Task statement: Line by line, set down all the data below exactly, omitting any picture.
------------
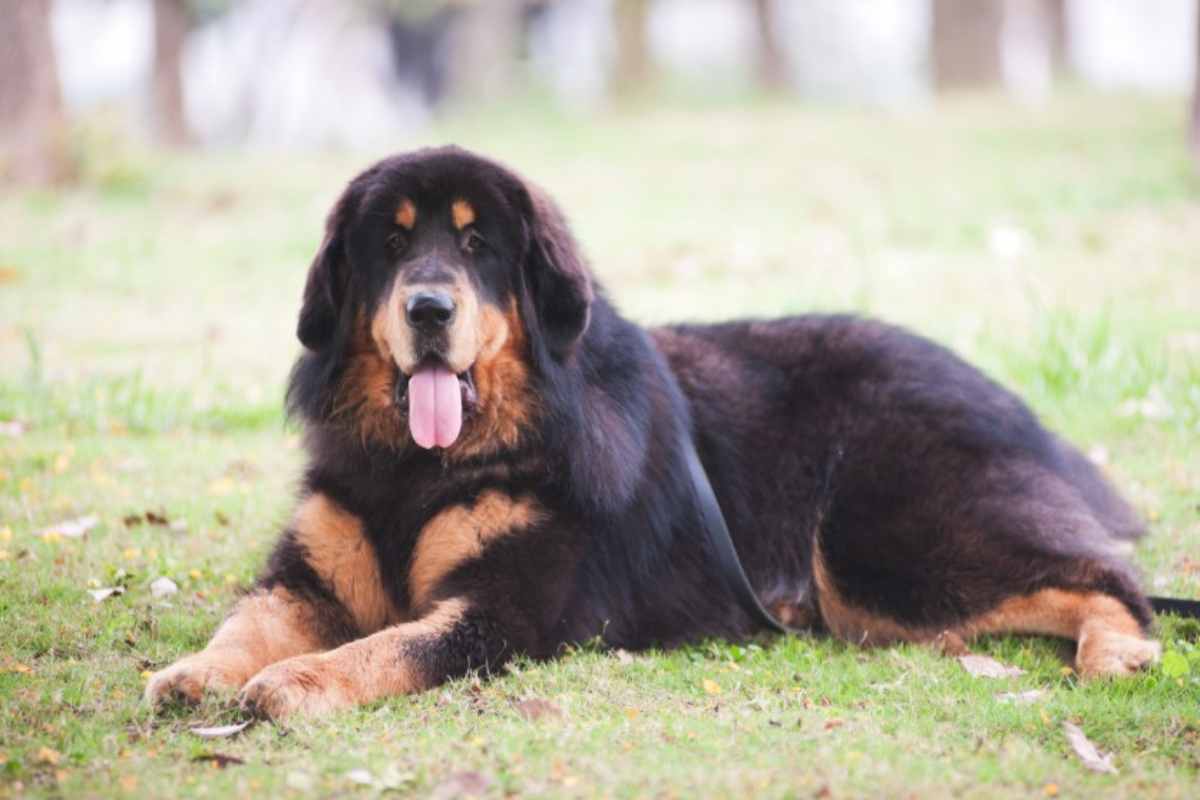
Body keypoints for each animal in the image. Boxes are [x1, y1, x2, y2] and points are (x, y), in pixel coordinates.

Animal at [145, 145, 1156, 719]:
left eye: (476, 246)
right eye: (389, 245)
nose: (429, 308)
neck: (424, 468)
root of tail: (1004, 398)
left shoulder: (503, 610)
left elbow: (381, 647)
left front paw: (297, 684)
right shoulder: (308, 576)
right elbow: (248, 622)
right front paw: (198, 671)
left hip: (881, 548)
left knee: (1112, 579)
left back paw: (1120, 653)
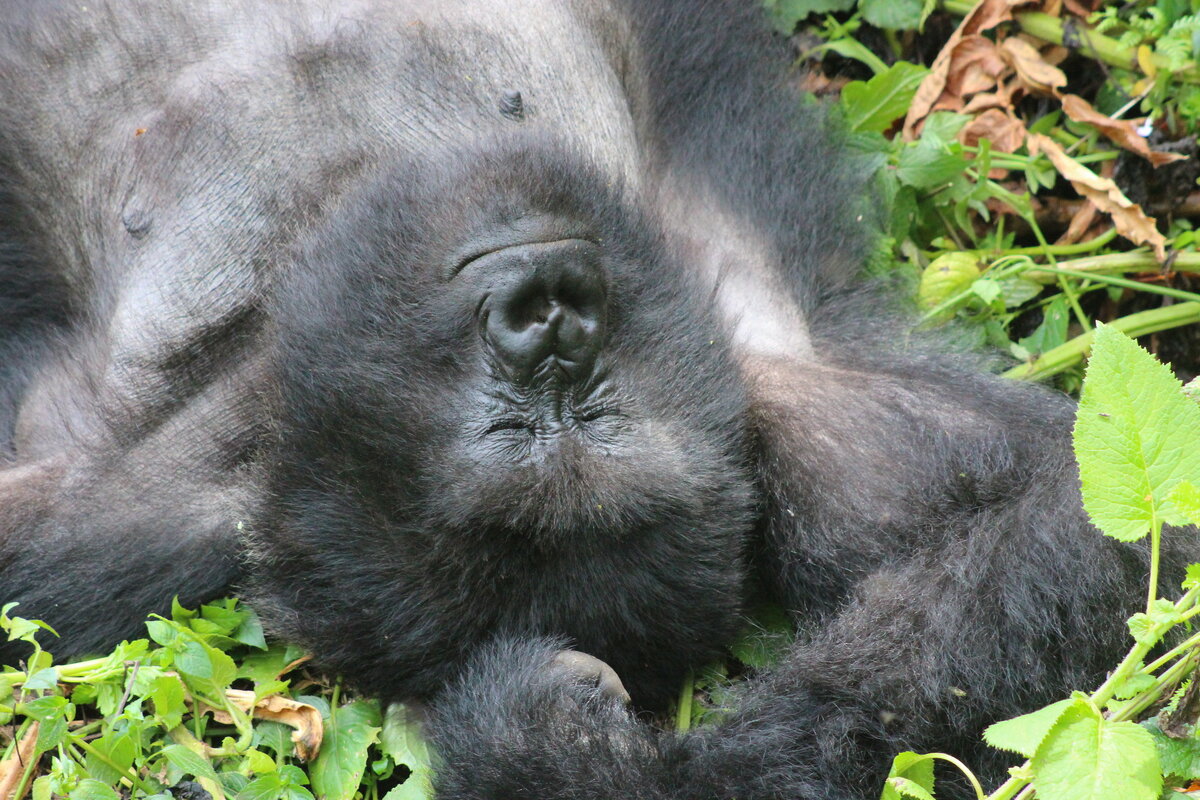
------------
Task response:
Body keypoints for each animal in the image. Boxes are [x1, y1, x2, y2] and points are (x, y), in pixel coordinates.

Animal at [145, 145, 1156, 719]:
left eye: (476, 246)
right eye: (389, 245)
nose: (429, 308)
neck: (424, 468)
root of tail: (1004, 398)
left shoulder: (503, 610)
left elbow: (381, 647)
left front paw: (297, 684)
right shoulder: (308, 576)
right elbow: (248, 622)
right front paw: (198, 671)
left hip: (881, 548)
left knee: (1112, 579)
left back paw: (1120, 653)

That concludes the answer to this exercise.